Blockchain company Ripple has received in-principle regulatory approval to operate in Singapore, in a rare moment of good news for the cryptocurrency industry globally as it faces tightening policy back home in the United States.
Ripple said on Thursday that it was granted in-principle approval of a Major Payment Institution Licence from the Monetary Authority of Singapore, the country’s central bank.
The license will allow Ripple to offer regulated digital payment token products and services and expand the cross-border transfers of XRP, a cryptocurrency the company is closely associated with, among its customers, which are banks and financial institutions.
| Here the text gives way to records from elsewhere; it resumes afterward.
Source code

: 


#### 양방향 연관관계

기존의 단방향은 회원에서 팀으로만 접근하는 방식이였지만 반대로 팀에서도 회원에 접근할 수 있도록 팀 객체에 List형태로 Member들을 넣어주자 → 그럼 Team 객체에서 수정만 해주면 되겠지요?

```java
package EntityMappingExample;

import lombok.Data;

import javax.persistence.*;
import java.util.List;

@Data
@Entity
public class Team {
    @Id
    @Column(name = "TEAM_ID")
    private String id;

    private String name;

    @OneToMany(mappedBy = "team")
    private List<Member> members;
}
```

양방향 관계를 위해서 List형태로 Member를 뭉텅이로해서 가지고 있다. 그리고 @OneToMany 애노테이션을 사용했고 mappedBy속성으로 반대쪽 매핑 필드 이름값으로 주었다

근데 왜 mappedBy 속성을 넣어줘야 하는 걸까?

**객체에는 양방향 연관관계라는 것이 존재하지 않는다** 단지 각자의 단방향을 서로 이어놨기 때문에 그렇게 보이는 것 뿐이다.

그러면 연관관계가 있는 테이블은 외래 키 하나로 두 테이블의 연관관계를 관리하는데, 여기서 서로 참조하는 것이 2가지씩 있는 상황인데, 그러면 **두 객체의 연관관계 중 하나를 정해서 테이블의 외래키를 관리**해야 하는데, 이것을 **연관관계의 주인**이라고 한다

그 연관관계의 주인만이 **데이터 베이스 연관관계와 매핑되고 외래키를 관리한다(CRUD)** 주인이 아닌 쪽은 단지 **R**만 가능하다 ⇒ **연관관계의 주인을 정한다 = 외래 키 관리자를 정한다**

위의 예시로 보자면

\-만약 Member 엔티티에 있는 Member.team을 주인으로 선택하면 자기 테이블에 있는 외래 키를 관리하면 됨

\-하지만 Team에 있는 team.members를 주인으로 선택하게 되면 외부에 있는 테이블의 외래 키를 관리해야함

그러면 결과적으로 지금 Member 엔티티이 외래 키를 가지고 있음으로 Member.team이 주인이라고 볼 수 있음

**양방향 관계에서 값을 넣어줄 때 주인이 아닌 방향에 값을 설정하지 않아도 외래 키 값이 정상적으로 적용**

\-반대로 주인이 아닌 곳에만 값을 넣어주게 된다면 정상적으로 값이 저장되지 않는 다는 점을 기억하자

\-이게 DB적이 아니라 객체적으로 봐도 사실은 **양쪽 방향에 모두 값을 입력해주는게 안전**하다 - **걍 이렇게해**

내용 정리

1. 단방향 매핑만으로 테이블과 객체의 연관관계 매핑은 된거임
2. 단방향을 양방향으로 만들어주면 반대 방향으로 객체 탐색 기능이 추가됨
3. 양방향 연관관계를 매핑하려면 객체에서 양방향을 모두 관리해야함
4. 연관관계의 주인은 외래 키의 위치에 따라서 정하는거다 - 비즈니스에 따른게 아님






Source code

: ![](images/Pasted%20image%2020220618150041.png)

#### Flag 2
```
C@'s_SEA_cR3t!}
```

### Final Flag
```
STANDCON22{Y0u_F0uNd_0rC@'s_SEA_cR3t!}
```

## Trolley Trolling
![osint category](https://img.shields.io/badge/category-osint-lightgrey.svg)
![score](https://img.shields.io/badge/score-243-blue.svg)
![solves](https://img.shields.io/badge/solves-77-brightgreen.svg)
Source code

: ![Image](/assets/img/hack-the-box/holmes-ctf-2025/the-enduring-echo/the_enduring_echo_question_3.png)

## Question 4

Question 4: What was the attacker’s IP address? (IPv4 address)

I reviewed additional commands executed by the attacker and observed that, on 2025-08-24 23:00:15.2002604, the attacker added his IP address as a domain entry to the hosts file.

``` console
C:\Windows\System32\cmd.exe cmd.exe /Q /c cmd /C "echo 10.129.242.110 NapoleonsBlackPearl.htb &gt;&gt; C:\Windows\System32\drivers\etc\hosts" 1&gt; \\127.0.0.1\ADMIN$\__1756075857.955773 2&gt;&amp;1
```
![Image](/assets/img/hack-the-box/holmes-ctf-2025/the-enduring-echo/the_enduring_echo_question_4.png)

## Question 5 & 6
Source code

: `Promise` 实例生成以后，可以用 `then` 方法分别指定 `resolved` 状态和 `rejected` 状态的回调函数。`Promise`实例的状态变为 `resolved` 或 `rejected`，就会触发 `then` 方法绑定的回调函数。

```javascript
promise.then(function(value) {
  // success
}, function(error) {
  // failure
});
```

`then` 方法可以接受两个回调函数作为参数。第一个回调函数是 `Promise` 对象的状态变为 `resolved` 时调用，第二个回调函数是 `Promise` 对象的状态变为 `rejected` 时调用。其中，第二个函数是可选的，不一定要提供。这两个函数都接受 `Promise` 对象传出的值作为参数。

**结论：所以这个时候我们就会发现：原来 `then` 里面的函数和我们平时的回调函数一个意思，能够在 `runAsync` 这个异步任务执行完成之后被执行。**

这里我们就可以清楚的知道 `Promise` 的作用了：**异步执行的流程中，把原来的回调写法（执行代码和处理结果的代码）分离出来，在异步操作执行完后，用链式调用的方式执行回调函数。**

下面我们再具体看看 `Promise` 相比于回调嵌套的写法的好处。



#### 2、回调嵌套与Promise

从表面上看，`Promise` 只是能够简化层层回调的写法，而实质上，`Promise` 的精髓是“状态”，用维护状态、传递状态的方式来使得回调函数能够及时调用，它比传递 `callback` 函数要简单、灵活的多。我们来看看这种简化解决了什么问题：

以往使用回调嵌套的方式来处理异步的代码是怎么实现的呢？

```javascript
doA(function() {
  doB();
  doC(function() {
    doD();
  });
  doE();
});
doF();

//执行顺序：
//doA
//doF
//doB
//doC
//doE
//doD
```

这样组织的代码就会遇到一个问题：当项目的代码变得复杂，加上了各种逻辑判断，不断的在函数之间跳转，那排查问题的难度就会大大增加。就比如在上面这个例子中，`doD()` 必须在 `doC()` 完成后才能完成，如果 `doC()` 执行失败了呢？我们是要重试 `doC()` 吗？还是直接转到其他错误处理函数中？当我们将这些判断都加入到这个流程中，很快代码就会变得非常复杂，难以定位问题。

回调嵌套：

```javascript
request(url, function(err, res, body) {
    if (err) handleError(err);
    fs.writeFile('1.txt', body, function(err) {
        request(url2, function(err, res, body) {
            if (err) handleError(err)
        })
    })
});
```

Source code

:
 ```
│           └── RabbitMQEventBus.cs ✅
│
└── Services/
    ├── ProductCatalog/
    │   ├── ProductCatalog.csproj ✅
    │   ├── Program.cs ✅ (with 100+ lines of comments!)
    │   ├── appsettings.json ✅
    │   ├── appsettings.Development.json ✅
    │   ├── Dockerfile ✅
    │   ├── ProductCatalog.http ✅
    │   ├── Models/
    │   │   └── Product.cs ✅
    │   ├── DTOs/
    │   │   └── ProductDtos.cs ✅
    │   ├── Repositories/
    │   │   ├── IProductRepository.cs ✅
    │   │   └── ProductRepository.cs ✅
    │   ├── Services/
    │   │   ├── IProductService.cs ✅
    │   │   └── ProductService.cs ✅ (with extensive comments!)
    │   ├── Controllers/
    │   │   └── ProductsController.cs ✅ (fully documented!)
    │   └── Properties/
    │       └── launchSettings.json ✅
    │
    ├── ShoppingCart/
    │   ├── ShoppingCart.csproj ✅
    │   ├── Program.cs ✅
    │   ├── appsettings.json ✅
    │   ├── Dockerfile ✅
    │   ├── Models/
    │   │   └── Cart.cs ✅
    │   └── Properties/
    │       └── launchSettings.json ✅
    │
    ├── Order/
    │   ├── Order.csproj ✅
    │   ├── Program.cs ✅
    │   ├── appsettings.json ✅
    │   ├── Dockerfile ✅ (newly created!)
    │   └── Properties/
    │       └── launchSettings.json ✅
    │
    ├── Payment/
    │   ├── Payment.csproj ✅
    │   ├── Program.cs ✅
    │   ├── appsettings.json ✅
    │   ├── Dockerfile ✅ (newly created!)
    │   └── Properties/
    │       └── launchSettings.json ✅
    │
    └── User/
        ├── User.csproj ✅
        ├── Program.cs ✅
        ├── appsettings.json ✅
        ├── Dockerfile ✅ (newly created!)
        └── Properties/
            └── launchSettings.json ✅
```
XRP was trading at around 50 cents late Wednesday evening.
Ripple, a San Francisco-based fintech company, is mostly known for XRP as well as an interbank messaging service based on blockchain, the distributed ledger technology that underpins many cryptocurrencies.
The company’s on-demand liquidity service uses XRP as a kind of “bridge” between currencies, which it says allows payment providers and banks to process cross-border transactions much faster than they would over legacy payment rails.
But Ripple also operates a blockchain-based international messaging system called RippleNet to facilitate massive transfers of funds between banks and other financial institutions, similar to the global interbank messaging system SWIFT.
The approval from Singapore comes as Ripple faces a lawsuit from the US Securities and Exchange Commission (SEC), which alleges that the company and its executives raised more than $1.3 billion through an unregistered securities offering of XRP. Ripple has denied the allegations and argued that XRP is not a security but a medium of exchange.
Singapore is one of the most crypto-friendly jurisdictions in the world, with a clear and supportive regulatory framework for digital assets. The country has also attracted several major crypto players, such as Binance, Coinbase and Gemini, to set up operations there.
Ripple said it chose Singapore as its regional headquarters in Asia-Pacific last year, citing its “pro-business environment” and “forward-thinking” regulatory approach. The company said it has more than 200 customers across 55 countries using its blockchain solutions.